Mais la Chambre estime que Madagascar a un avenir certain dans les minerais critiques et doit se positionner face aux concurrents. « Nous sommes en concurrence avec plusieurs pays en Afrique, en Asie et ailleurs. Nous devons avoir un cadre compétitif permettant d'attirer des investisseurs sérieux et responsables qui veulent travailler sur le long terme », soutient-elle.

VERBATIM

Herindrainy Olivier Rakotomalala, ministre chargé des Mines 

« Madagascar et la République de Corée ont signé un Mémorandum d’Entente. Outre le renforcement de la coopération bilatérale entre les deux pays, cette Entente représente une opportunité pour la Grande île d’acquérir des parts de marché durables et compétitives pour satisfaire la demande concernant l’approvisionnement en minéraux critiques sur le plan international ».

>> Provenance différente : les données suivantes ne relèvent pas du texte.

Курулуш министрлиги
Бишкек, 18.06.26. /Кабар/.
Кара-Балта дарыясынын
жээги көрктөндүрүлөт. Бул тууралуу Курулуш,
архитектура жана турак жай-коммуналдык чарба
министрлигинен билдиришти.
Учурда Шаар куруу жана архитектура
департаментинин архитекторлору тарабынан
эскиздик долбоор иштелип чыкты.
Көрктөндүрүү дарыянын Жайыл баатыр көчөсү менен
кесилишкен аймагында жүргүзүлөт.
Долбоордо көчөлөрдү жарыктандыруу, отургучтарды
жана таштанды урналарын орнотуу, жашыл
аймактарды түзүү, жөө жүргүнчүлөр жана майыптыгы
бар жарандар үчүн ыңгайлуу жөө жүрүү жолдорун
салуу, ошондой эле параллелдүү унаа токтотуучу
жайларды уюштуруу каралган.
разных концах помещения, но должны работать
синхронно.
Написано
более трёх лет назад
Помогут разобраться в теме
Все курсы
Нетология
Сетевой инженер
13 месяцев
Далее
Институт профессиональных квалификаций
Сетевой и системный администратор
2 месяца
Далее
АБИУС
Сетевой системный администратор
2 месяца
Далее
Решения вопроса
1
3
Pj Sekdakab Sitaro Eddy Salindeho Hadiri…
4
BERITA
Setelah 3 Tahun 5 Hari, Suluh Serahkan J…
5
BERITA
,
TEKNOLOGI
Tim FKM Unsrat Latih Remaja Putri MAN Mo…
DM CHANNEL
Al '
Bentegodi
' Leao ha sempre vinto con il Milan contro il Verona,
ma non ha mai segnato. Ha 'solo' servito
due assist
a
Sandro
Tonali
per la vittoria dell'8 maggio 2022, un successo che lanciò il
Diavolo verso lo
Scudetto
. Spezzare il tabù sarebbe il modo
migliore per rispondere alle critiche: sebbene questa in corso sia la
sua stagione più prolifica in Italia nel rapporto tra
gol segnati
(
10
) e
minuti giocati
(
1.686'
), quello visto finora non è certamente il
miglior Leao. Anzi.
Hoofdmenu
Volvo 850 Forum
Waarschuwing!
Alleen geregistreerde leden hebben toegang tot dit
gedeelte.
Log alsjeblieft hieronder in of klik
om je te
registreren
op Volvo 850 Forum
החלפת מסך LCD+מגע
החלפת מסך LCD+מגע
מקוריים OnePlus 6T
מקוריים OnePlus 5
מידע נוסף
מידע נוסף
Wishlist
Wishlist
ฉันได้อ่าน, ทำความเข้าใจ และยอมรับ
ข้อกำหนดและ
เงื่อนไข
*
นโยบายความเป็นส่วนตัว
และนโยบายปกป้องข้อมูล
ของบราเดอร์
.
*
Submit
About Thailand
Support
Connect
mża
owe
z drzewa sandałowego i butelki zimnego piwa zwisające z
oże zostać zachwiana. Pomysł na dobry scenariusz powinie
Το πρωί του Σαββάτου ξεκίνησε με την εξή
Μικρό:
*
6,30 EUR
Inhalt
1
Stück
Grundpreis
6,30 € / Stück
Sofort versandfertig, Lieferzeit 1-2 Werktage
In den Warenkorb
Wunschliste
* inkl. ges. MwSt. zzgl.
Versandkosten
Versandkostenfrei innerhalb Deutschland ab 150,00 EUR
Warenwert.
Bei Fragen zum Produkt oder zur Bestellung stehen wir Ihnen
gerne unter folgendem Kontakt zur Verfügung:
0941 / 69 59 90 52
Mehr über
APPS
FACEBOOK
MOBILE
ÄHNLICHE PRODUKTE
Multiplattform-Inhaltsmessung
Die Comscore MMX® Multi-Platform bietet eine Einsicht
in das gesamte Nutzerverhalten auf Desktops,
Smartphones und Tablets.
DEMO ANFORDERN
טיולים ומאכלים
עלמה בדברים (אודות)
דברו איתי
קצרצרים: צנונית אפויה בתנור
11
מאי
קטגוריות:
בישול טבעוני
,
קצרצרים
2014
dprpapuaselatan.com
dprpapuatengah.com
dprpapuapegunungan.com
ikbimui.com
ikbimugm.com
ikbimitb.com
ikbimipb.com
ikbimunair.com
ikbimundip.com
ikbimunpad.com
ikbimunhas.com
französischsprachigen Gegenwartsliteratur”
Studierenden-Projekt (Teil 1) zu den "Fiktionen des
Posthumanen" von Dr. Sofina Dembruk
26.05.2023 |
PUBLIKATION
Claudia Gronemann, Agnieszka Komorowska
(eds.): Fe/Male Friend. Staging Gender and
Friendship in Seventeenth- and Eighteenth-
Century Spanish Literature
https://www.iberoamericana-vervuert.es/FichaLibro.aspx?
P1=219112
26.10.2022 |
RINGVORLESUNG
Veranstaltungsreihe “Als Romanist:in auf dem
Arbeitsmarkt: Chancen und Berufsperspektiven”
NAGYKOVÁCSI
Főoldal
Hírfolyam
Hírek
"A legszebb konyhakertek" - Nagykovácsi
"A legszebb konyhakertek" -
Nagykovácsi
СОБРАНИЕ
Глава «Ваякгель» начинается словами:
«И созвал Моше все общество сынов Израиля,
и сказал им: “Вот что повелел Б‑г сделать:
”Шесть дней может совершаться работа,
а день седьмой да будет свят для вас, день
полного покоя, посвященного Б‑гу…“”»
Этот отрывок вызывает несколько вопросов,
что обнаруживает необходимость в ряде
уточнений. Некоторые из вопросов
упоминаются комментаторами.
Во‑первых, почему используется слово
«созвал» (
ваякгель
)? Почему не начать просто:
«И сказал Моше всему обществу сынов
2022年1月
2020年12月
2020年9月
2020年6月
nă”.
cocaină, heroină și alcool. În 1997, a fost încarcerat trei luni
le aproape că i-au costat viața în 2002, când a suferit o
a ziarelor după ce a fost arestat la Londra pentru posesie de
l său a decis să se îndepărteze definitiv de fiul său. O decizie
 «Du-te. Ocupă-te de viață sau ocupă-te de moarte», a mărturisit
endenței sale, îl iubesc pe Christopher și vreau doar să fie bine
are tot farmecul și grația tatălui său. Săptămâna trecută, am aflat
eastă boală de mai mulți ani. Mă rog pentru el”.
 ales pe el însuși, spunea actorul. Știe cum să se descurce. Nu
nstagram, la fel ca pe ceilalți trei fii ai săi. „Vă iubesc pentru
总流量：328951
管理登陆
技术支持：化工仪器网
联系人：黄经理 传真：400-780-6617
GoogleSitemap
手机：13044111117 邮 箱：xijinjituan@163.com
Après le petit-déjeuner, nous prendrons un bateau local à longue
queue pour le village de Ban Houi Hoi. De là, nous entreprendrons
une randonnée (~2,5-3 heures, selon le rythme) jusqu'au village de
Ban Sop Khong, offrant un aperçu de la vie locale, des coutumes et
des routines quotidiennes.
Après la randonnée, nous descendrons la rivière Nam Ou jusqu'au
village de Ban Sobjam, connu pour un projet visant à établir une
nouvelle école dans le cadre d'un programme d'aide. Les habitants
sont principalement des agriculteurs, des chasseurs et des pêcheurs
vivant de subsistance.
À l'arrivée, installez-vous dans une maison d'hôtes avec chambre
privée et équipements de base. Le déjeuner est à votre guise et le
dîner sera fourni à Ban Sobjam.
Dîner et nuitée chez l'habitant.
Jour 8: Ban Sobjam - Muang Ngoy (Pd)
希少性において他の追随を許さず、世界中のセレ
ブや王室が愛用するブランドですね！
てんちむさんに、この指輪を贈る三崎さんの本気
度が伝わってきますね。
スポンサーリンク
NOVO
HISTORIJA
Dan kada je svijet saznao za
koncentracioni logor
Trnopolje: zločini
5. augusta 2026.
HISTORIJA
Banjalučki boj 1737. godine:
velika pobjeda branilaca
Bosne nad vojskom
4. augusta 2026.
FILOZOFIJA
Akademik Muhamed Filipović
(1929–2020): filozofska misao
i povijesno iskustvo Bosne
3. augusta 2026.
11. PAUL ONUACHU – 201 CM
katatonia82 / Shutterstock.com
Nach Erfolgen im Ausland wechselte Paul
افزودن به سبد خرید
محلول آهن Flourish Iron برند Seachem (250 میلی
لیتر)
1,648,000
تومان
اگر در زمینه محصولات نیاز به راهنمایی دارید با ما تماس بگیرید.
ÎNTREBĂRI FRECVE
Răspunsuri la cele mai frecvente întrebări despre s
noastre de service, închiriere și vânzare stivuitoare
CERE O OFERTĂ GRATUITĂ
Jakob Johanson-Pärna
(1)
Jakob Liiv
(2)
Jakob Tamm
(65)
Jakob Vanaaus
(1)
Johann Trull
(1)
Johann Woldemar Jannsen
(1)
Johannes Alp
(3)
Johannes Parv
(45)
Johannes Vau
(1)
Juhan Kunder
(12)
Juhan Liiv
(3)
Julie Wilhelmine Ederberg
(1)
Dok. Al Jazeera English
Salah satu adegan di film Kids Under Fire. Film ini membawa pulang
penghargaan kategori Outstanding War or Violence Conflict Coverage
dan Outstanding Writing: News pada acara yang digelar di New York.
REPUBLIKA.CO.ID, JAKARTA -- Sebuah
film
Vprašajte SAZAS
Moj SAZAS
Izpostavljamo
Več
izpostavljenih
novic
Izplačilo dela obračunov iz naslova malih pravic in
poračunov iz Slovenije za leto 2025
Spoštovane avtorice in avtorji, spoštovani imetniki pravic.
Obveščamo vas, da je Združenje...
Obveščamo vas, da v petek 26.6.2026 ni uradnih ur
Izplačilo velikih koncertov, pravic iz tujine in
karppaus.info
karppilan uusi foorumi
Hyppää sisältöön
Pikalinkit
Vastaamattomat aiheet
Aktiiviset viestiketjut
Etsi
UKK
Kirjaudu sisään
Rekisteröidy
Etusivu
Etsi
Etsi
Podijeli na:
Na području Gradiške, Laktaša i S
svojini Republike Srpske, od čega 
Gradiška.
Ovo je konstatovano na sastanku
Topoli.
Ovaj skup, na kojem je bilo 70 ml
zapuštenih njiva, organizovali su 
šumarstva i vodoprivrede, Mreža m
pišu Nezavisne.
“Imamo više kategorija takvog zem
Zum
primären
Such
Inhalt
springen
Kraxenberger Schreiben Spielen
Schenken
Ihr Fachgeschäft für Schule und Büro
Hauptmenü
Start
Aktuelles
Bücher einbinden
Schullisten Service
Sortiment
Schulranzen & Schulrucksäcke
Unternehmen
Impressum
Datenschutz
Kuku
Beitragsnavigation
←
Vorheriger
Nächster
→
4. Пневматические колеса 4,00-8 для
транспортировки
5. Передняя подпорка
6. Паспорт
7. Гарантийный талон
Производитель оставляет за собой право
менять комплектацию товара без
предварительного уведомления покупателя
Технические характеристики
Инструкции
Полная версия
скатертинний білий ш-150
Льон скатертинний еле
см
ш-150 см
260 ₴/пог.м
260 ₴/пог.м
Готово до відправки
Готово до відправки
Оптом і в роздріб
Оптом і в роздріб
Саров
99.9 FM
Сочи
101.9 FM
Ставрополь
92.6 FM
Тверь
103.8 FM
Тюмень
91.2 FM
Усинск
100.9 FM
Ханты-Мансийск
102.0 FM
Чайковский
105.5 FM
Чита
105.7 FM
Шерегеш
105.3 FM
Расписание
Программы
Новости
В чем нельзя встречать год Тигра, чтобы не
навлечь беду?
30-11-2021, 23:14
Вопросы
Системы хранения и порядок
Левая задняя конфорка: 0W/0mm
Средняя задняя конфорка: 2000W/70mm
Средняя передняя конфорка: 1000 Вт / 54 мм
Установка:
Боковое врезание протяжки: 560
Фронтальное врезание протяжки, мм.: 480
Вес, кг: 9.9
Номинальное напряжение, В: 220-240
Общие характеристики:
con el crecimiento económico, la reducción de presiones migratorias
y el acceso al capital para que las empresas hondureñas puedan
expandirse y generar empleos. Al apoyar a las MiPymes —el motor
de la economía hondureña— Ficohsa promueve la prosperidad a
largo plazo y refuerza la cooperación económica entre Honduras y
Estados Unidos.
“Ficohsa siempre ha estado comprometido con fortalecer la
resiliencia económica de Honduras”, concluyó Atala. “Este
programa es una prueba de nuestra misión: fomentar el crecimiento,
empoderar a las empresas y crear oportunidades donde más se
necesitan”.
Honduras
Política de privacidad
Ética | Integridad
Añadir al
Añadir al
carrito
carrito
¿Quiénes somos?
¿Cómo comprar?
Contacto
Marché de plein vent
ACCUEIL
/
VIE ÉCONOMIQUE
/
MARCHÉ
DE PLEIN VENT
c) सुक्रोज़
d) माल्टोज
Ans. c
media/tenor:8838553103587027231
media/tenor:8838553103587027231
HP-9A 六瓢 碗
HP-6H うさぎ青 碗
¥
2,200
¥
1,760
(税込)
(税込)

Dr David Rakoto, enseignant-chercheur, économiste

« Le sous-sol malgache possède des minerais critiques très recherchés par les grandes industries internationales. Mais l’enjeu réside dans notre capacité à profiter au mieux de ces ressources. Il faut, entre autres, mettre en place des programmes de formation se conformant aux attentes des projets miniers afin d’éviter le recours à la main-d'œuvre étrangère ».